O comércio que a família tinha, uma padaria, desfez-se em meio à confusão. Após as juras de morte, o acolhimento foi inevitável. E o bordado, hoje, é a principal fonte de renda fora do lar protetivo. Letícia, inclusive, conseguiu um trabalho extra para o fim do ano. “É tão emocionante isso. O bordado, quando a gente começa, quer logo ver o resultado final. Até minha filha mais velha está bordando. A menina escolheu imprimir a frase: “Respeitar para ser respeitada”.
Depois de correr do marido, que a perseguia com um facão para matá-la, Rafaela*, 24, foi com dois dos quatro filhos para a Casa Abrigo. “A gente já estava separado e ele ficava com os meninos nos fins de semana. Até que um dia não quis devolver. Quando fui buscar, ele me recebeu com um facão. Tive que fugir e fui direto para a delegacia”, conta Rafaela.

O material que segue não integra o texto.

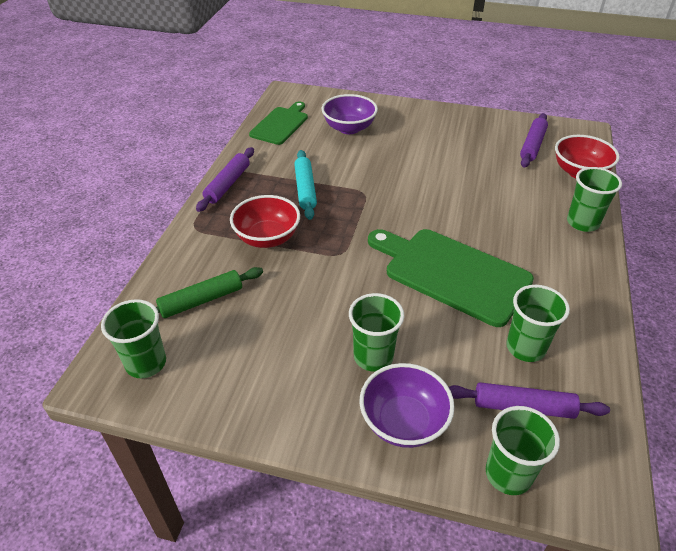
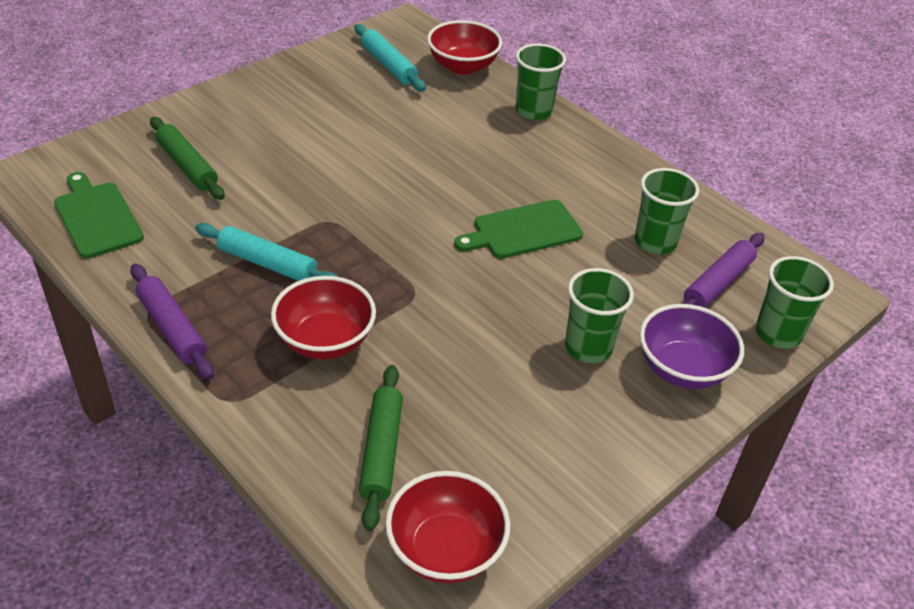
camera: 60 degrees left, 0 degrees up
green cup [101,299,166,378] -> red bowl [385,471,510,583]
purple bowl [322,94,378,134] -> green rolling pin [150,117,225,200]
green cutting board [368,229,534,327] -> green cutting board [454,200,583,259], size x0.61
purple rolling pin [520,113,548,168] -> turquoise rolling pin [355,24,426,92]

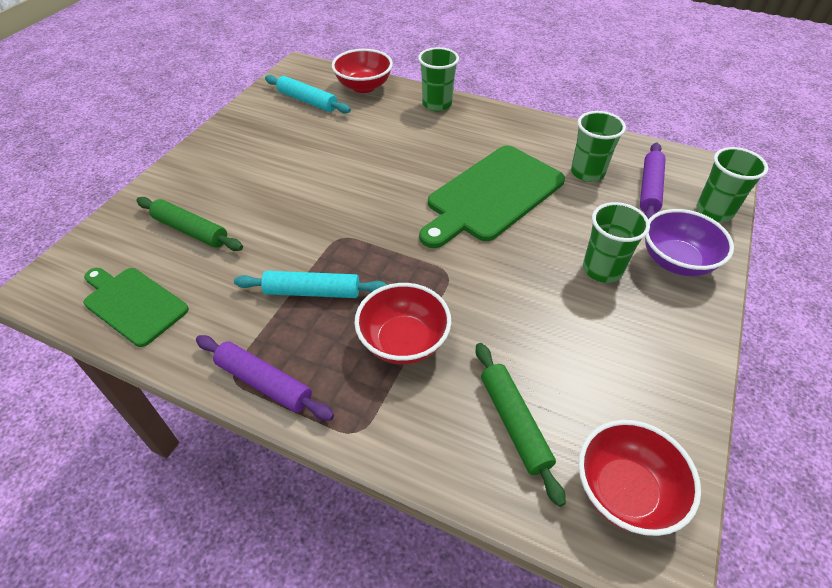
camera: 20 degrees left, 5 degrees up
green cutting board [454,200,583,259] -> green cutting board [419,146,565,248], size x1.63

Segundo a vítima, após o desespero, vem a segurança com o acolhimento, mas a cabeça não para. Muita coisa para resolver, muita preocupação e poucas alternativas. O bordado ajudou na concentração, uma pausa para colocar a mente em ordem. “A gente começa a fazer, esquece das coisas. Vai esquecendo, esquecendo, quando vê, passou muito tempo. Quero continuar bordando e, quem sabe, pode virar uma fonte de renda, já que estou desempregada.”

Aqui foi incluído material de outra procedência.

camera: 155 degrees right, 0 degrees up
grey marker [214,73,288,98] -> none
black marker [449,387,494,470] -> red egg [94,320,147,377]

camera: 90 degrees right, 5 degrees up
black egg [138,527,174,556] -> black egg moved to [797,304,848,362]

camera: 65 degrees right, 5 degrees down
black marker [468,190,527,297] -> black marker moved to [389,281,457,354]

Maria*, 40, começou devagar. Bordou o próprio rosto, outros desenhos, até chegar em um desenho de urso, um dos mais elogiados do grupo. Está há 15 dias fora da Casa Abrigo, lugar que a recebeu após o marido aprontar uma emboscada. Ele vendeu o carro e pagou um homem para matá-la. Com um pouco de esperteza e muita sorte, saiu ilesa. “Quando a gente borda, esquece a violência. Comecei isso meio louca, mas fui ganhando um norte. Além de terapia, é uma fonte de renda”, explica. Maria está com os três filhos, de 1, 5 e 12 anos, na casa de parentes em Brasília.

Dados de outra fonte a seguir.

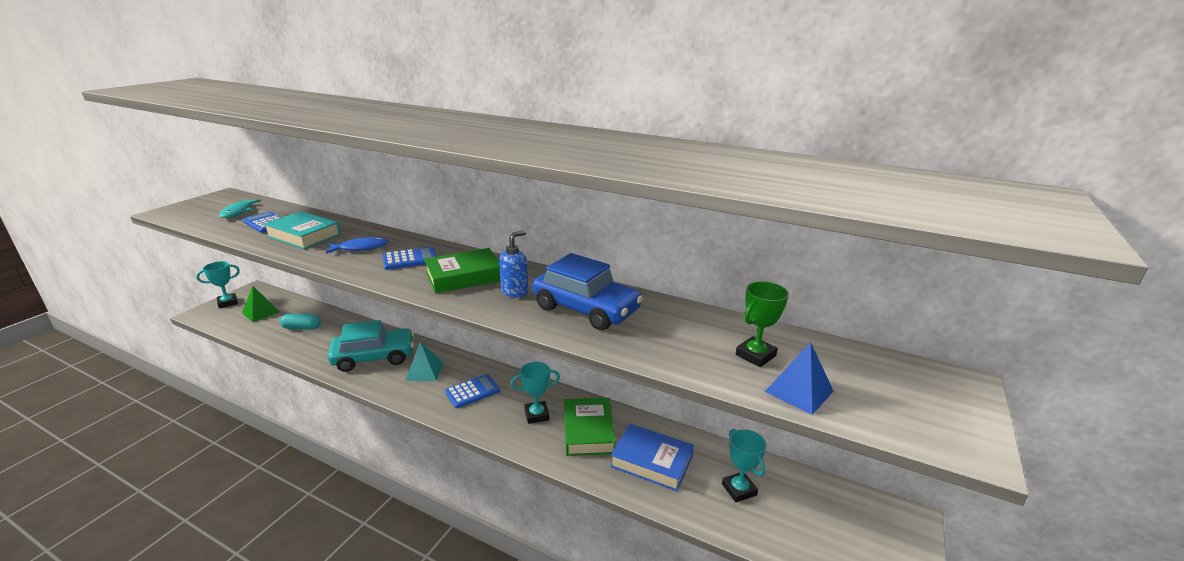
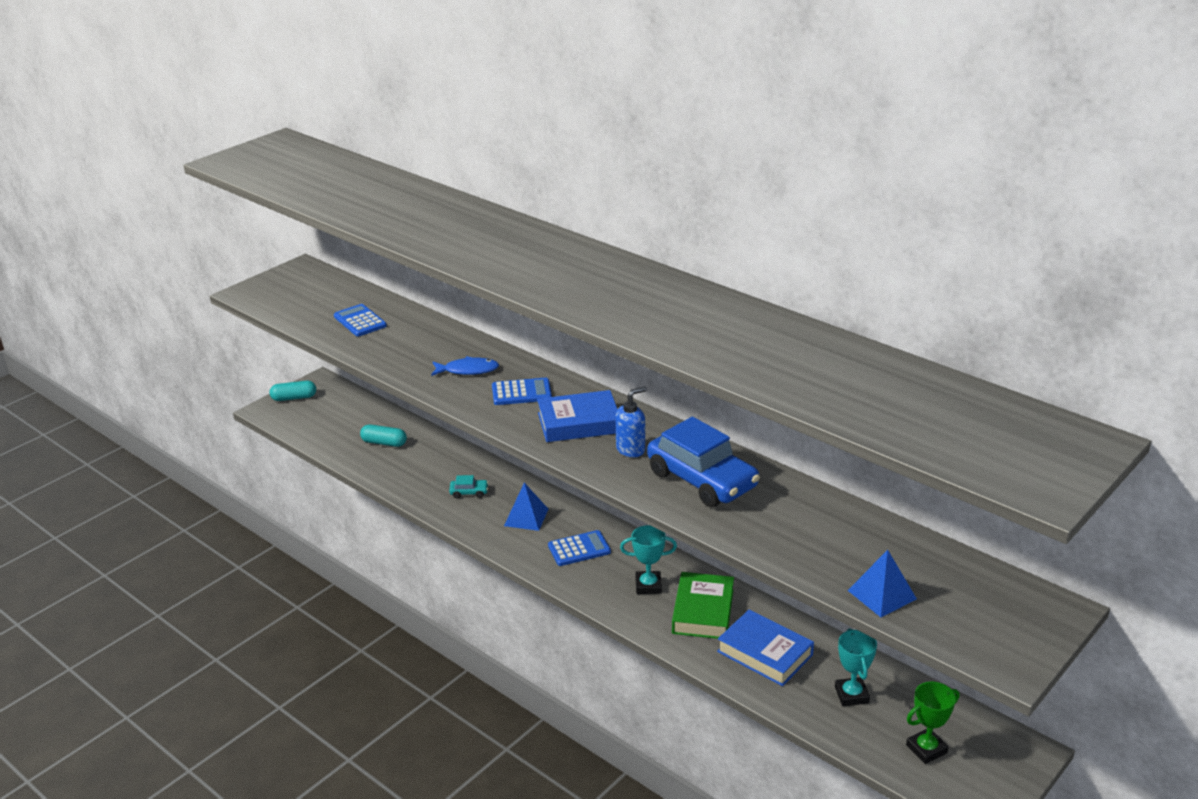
camera: 15 degrees right, 5 degrees up
turquoise trophy [196,261,240,308] -> turquoise capsule [270,381,316,401]
turquoise fish [219,199,261,218] -> none
green pyramid [242,286,279,322] -> none
turquoise book [263,211,341,249] -> none
turquoise car [328,320,414,372] -> turquoise car [449,475,489,498], size x0.40
turquoise pyramid [405,342,443,381] -> blue pyramid [504,483,548,531]
green book [424,248,500,293] -> blue book [537,390,618,442]
green trophy [736,281,789,367] -> green trophy moved to [906,682,959,764]

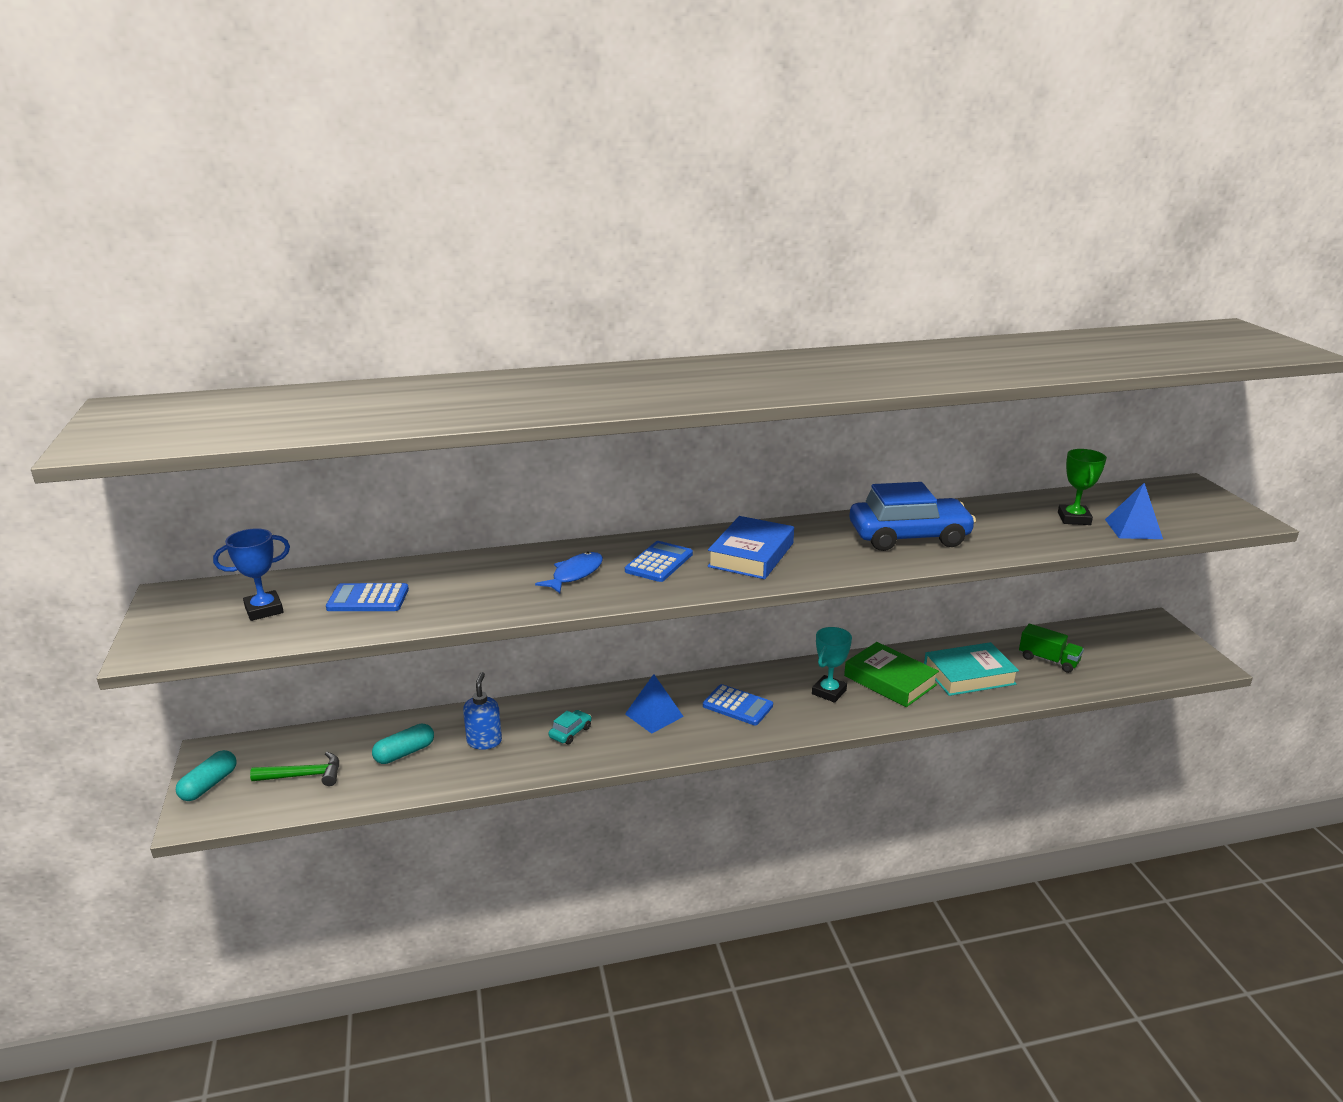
camera: 55 degrees left, 5 degrees down
blue calculator [548,530,611,566] -> blue calculator turned 105 degrees clockwise [703,684,773,725]
blue soap dispenser [616,386,647,457] -> blue soap dispenser moved to [463,672,502,750]
blue book [717,609,814,686] -> turquoise book [924,642,1019,696]
turquoise trophy [835,628,877,706] -> green truck [1019,624,1084,673]
green trophy [906,682,959,764] -> green trophy moved to [1058,449,1107,525]
none -> blue trophy [213,528,290,621]
none -> green hammer [250,752,339,786]

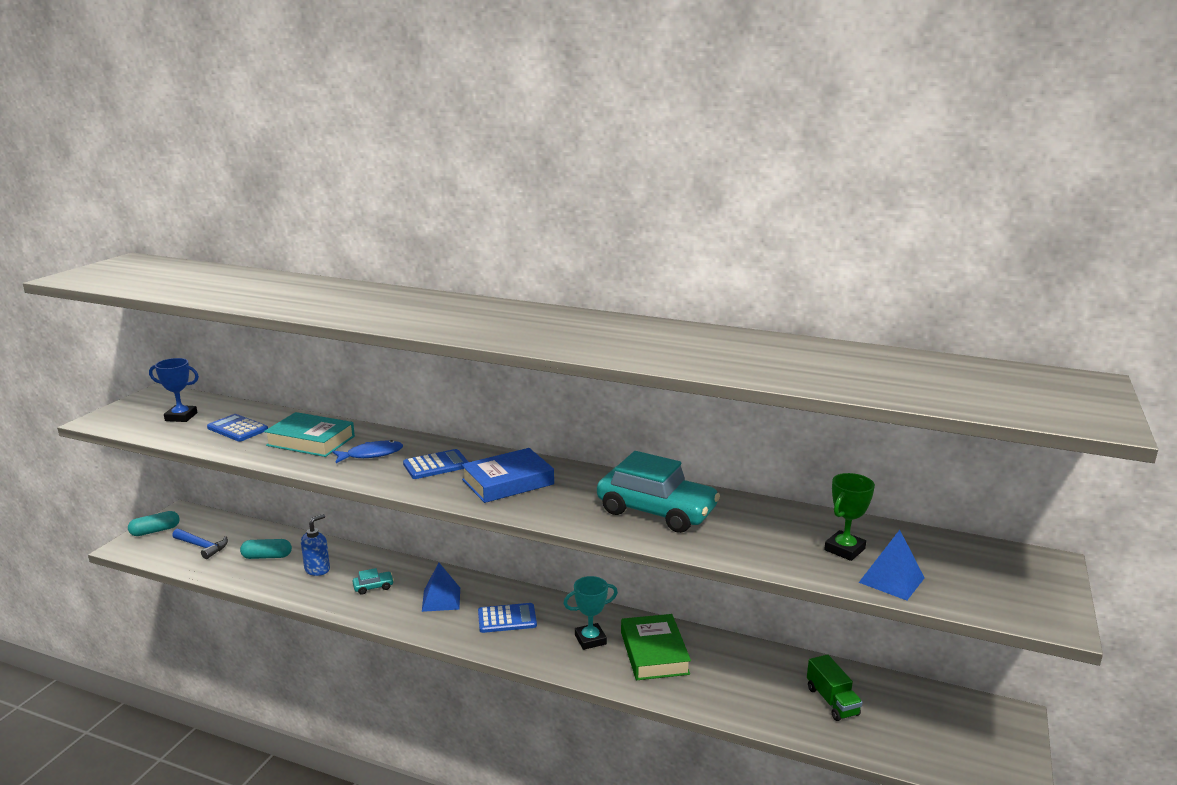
camera: 35 degrees right, 5 degrees down
green hammer [250,752,339,786] -> blue hammer [172,529,228,559]
blue calculator [703,684,773,725] -> blue calculator turned 75 degrees counterclockwise [478,603,537,633]
blue car [850,482,976,551] -> turquoise car [597,451,720,533]
turquoise book [924,642,1019,696] -> turquoise book moved to [264,412,355,457]

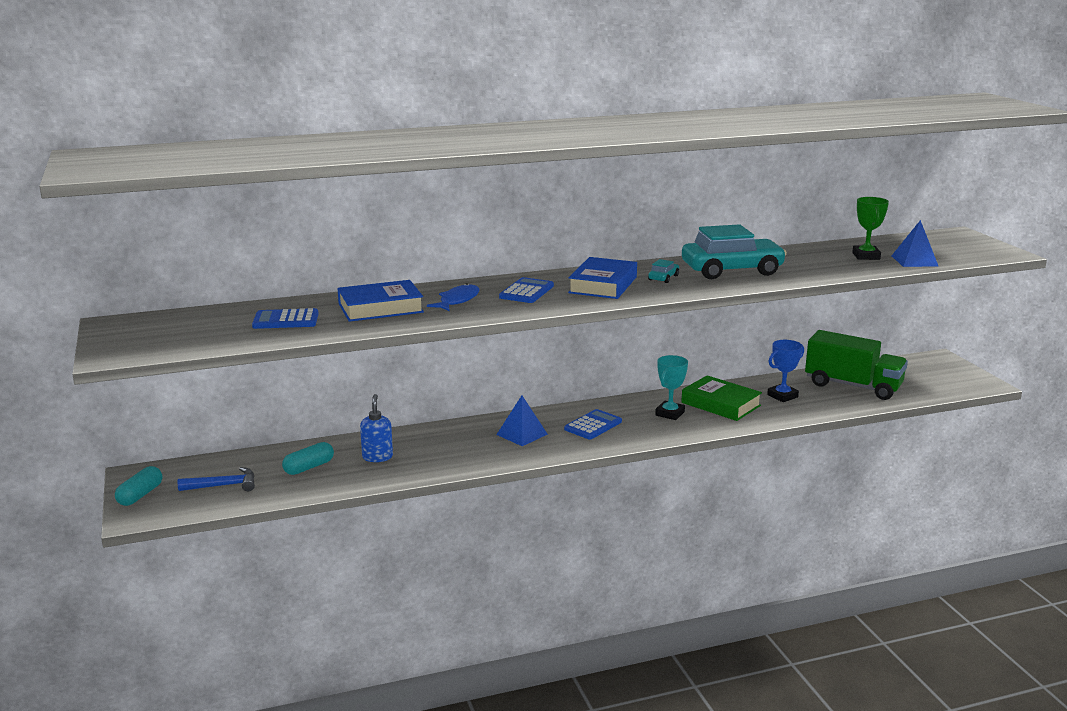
camera: 40 degrees left, 0 degrees up
blue trophy [149,358,199,422] -> blue trophy moved to [767,340,804,402]
turquoise book [264,412,355,457] -> blue book [337,280,424,322]
turquoise car [353,568,394,595] -> turquoise car moved to [648,259,679,283]
green truck [807,654,863,721] -> green truck [805,330,908,400], size x1.89

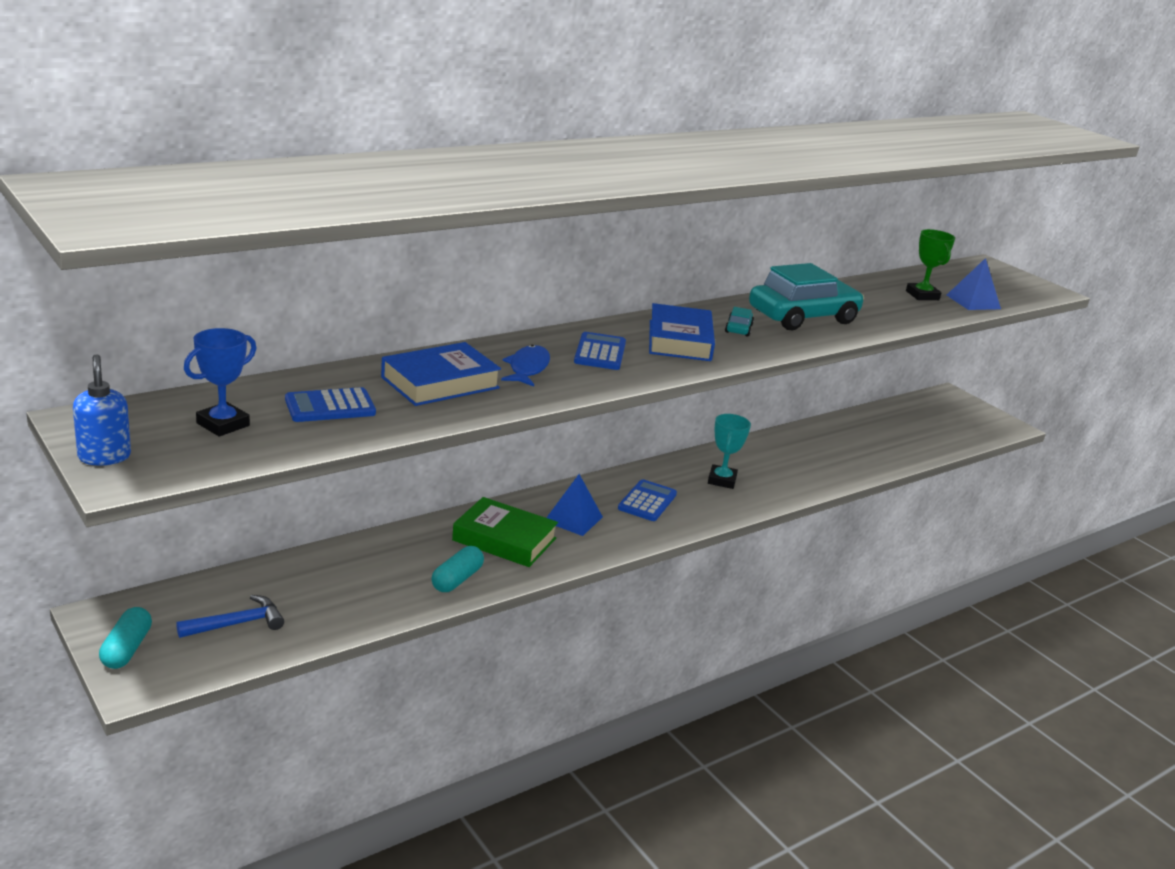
camera: 20 degrees left, 5 degrees up
turquoise capsule [282,442,334,475] -> turquoise capsule moved to [431,546,484,592]
blue soap dispenser [360,394,393,462] -> blue soap dispenser moved to [73,354,131,466]
green book [681,375,762,421] -> green book moved to [452,497,558,567]
blue trophy [767,340,804,402] -> blue trophy moved to [184,328,256,437]
green truck [805,330,908,400] -> none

O projeto de bordado dentro da Casa Abrigo está no começo. Tem quase dois meses. Até agora, foi viabilizado com o esforço da Apoena — Instituto Proeza, que cedeu a professora e os insumos. Mas não será fácil continuar dessa forma. Principalmente para as mulheres que já estão fora da Casa. A ideia é abrir uma turma para as que deixaram o acolhimento. “Tá começando a ficar difícil. Precisamos montar uma estrutura melhor, fora da Casa, precisamos oferecer, pelo menos, uma cesta básica a elas ou uma bolsa e supri-las com os materiais necessários”, pondera a fundadora da Apoena. “É com o bordado que elas esvaziam a cabeça, fazem uma terapia. E tudo que aconteceu com elas é usado para preencher aquele pano. Se não ficar bom, recomeça”, diz Kátia.
Nomes fictícios por medida de segurança e em proteção às vítimas.
Exposição Apoena e Casa Abrigo
Será na Casa da Mulher Brasileira. Em 31 de agosto . A partir das 14h. *Todos os bordados serão vendidos e o dinheiro vai diretamente para a mulher artesã.